Solution: Chrome stealth flags (navigator.webdriver removal, real user agent), session cookie persistence, and vision-based selector discovery instead of hardcoded CSS classes. The AI adapts to whatever DOM it finds.

4. The "Agentic vs Wrapper" Question

We honestly assessed our system mid-build and realized it was an LLM wrapper — a fixed pipeline running the same 6 AI calls on every message. The AI never decided anything.

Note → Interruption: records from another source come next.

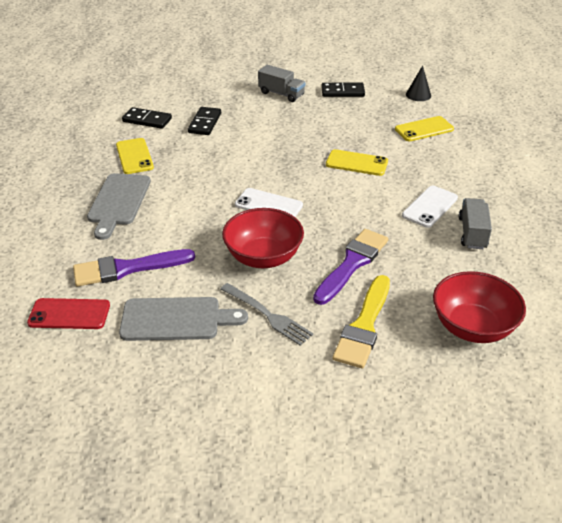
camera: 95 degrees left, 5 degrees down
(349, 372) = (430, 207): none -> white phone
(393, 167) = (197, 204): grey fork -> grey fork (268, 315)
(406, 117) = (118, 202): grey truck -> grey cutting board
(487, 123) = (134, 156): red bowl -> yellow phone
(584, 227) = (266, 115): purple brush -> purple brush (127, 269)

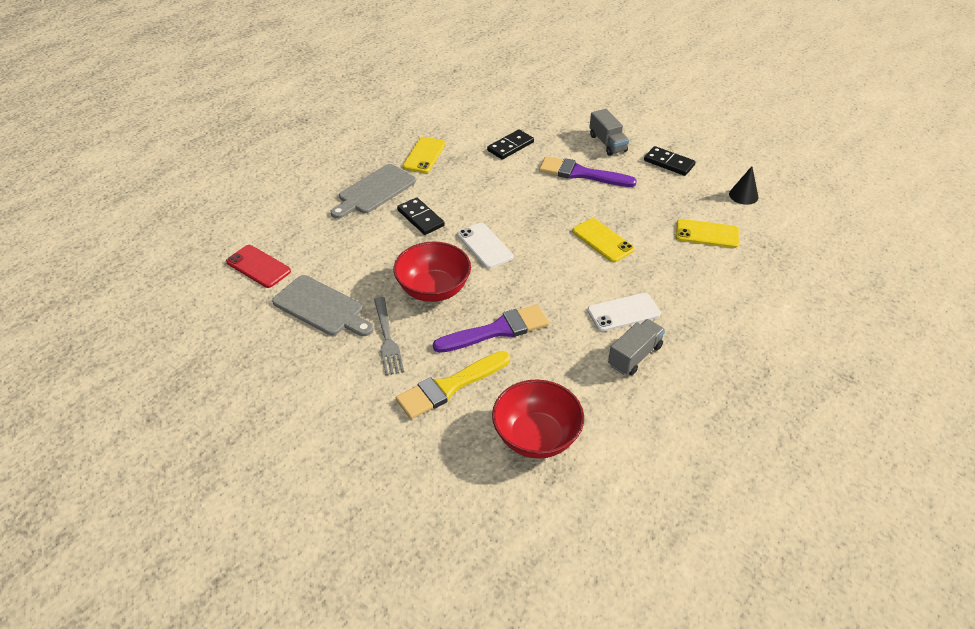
camera: 35 degrees right, 5 degrees up
(127, 269) = (328, 250): purple brush -> purple brush (581, 174)
(147, 120) = (466, 125): black domino -> black domino (421, 218)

Solution: We rebuilt the entire pipeline as a tool-calling agent loop. The Triage Agent now receives 31 tools and decides which to use. A newsletter needs 1 tool (archive). A CEO email needs 5 (classify, prioritize, extract todo, star, draft reply). The AI makes that call, not us.


What We Learned

  1. Production-first prompts. Never tune for test data. Every prompt must work for any user, any configuration, any content.
  2. Vision beats DOM parsing. Screenshots + multimodal LLMs are more reliable than CSS selectors for cross-platform browser automation.
  3. Graceful degradation > error handling. When AI fails, show structured data, not error screens.
  4. The line between wrapper and agent is tool-calling. You stop telling the AI what to do and start telling it what it can do.
  5. Cost estimation matters. We calculated ~$15/month for full agentic usage with GPT-5.4 Nano before committing to paid models.

What's Next

  • More browser connectors — Instagram DMs, Twitter/X, WhatsApp Web
  • Smarter recipe discovery — multi-step vision agent that clicks through UIs autonomously
  • Agent memory — agents learn your preferences across sessions (infrastructure built, needs training data)
  • Mobile app — React Native with the same WebSocket real-time architecture
  • Team features — shared inboxes, delegation, @mentions across platforms

Built With

  • Backend: Python, FastAPI, asyncpg, PostgreSQL, Redis
  • Frontend: React, TypeScript, Vite, Zustand, TailwindCSS, Tiptap
  • AI: OpenAI GPT-5.4 Nano via OpenRouter, tool-calling agents
  • Browser Automation: Playwright (headless Chromium)
  • Integrations: Gmail API, Slack Socket Mode, Asana API, Google Calendar
  • Infrastructure: WebSocket real-time updates, background polling loops
  • Testing: 15 test suites, Playwright E2E tests

AlComm — because your inbox should work for you, not the other way around.